If you did complain about unlawful discrimination and you can prove that you were fired the next day in retaliation for that complaint, then you may have a case for unlawful retaliation.
The fact that you called in sick is not job abandonment, assuming you can prove you called in, and assuming you can prove you were temporarily disabled from performing work that day. A doctor's note from your visit that day would be good evidence of that.
Your post introduces several factually intensive issues: discrimination, retaliation and possible disability discrimination. Your best course of conduct would be to locate and consult with an experienced employment law attorney as soon as possible to explore your facts and determine your options. I would suggest you look either on this site in the Find a Lawyer section, or go to www.cela.org, the home page for the California Employment Lawyers Association, an organization whose members are dedicated to the representation of employees against their employers.
Good luck to you.
This answer should not be construed to create any attorney-client relationship. Such a relationship can be formed only through the mutual execution of an attorney-client agreement.
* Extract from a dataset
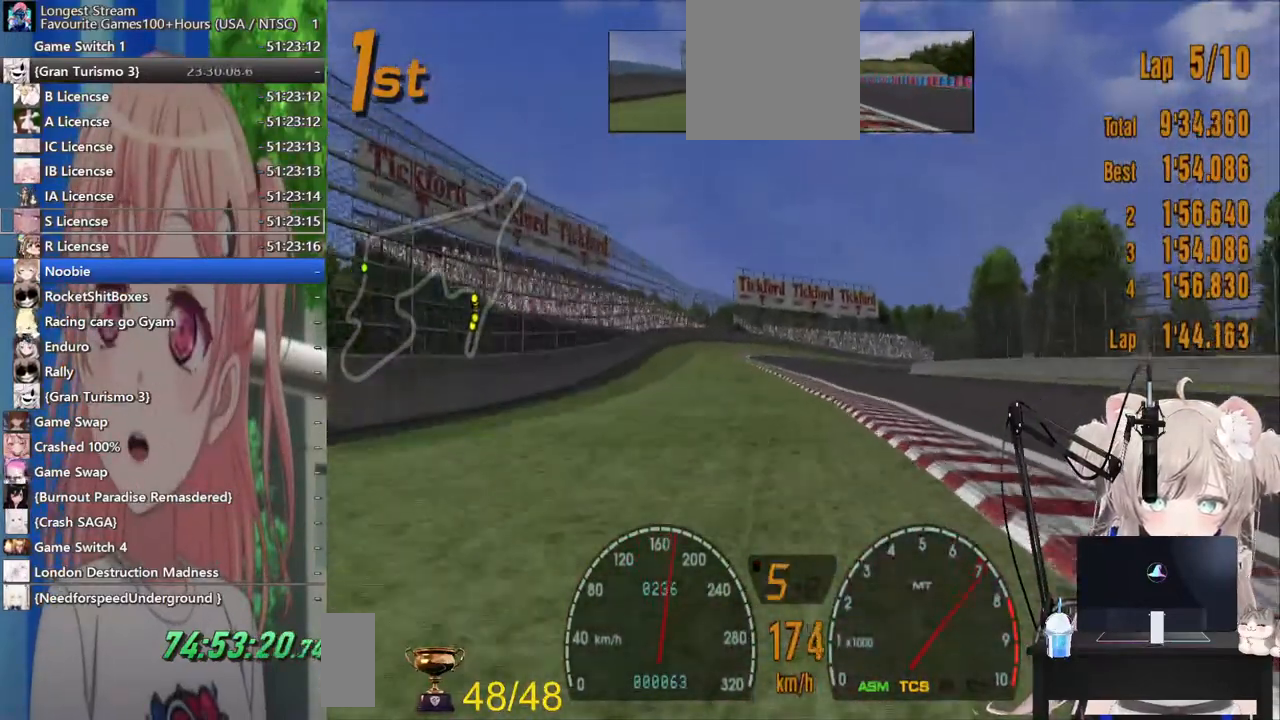
{"buttons": ["R2"], "left_stick": "center", "right_stick": "center", "events": []}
The answer given is based on the extremely limited facts provided and the proper course of action might change significantly with the introduction of other facts. All who read this answer should not rely on the answer to govern their conduct. Please seek the advice of competent counsel after disclosing all facts to that attorney. This answer is intended for California residents only. The answering party is only licensed to practice in the State of California.